Menu

Dr. Xiaoping Zhu's Laboratory

Dr. Xiaoping Zhu's research:

Allergic airway inflammations, such as asthma, are an increasingly important disease caused by bronchial inflammation and characterized by bronchial hyper-responsiveness and intermittent airway obstruction with an underlying Th2 cell-biased inflammatory response in the airways of both animals and humans. The disease is currently treated with bronchodilators or anti-inflammatory drugs such as corticosteroids, leukotriene modifiers, and anti-IgE therapy, etc. However, the current treatments are not curative, and some patients do not respond well to intense anti-inflammatory therapies. Additionally, the use of long-term steroids may result in many undesired side effects. For this reason, novel and more effective intervening strategies are greatly needed and explored. Targeting the functions of Th2 cells and their products has been proposed as an effective strategy for the development of potential stand-alone treatments for allergic asthma.
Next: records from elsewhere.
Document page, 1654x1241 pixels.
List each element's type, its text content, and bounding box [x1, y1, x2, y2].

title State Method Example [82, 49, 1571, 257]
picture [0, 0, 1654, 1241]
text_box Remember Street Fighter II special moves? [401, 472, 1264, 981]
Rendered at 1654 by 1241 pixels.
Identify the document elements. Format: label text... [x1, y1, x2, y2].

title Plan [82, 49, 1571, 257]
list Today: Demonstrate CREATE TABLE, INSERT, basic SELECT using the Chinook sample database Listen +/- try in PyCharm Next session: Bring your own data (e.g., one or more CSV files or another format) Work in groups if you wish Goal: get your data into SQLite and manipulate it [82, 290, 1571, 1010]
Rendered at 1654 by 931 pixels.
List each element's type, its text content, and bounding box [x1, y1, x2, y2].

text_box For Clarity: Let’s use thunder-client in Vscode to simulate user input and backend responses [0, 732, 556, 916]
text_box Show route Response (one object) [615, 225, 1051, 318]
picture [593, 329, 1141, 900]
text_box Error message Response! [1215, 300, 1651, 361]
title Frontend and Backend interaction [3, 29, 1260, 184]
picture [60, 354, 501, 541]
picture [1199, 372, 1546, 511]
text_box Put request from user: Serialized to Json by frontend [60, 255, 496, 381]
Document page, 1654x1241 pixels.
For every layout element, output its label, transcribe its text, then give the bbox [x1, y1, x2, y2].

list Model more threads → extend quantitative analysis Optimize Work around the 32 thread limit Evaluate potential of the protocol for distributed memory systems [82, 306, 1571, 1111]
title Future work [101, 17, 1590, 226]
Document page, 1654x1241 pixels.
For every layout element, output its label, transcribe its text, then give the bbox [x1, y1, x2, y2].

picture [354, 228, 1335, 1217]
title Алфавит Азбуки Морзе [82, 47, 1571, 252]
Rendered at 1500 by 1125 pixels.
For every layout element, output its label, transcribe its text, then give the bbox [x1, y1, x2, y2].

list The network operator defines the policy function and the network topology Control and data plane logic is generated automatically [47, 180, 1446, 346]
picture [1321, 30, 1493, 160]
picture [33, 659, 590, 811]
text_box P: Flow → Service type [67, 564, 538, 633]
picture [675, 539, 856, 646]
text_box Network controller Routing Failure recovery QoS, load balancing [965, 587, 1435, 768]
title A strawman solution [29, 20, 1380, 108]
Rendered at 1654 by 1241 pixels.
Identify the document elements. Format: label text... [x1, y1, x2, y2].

The reduction or elimination of allergen specific Th2 cells in early disease development is expected to reduce the consequences of repeated allergic inflammation. Hence, efficient delivery of immunotherapeutic proteins into the airway tract could effectively and directly interfere with allergen specific Th2 cell activation in its earliest phase of function. However, the polarized epithelial monolayer lining the airway forms a mucosal barrier which is impervious to macromolecule diffusion. This barrier poses a major difficulty for the efficient delivery of immunotherapeutic proteins to access and crosstalk with underlying immune effector cells, such as Th2 cells, in the airway. Dr. Xiaoping Zhu’s laboratory has shown that the human CD23 receptor is functionally capable of transporting IgE antibodies across human lung and bronchial epithelial cells. In the current, his laboratory is exploring the feasibility of CD23 to deliver the immunotherapeutic proteins, which are targeted to interfere with CD4+ Th2 cell function, across the airway mucosal barrier in a mouse severe asthma model. These studies, therefore, are very likely to lead to greatly improved novel therapies that protect against and potentially cure severe asthma and allergic diseases.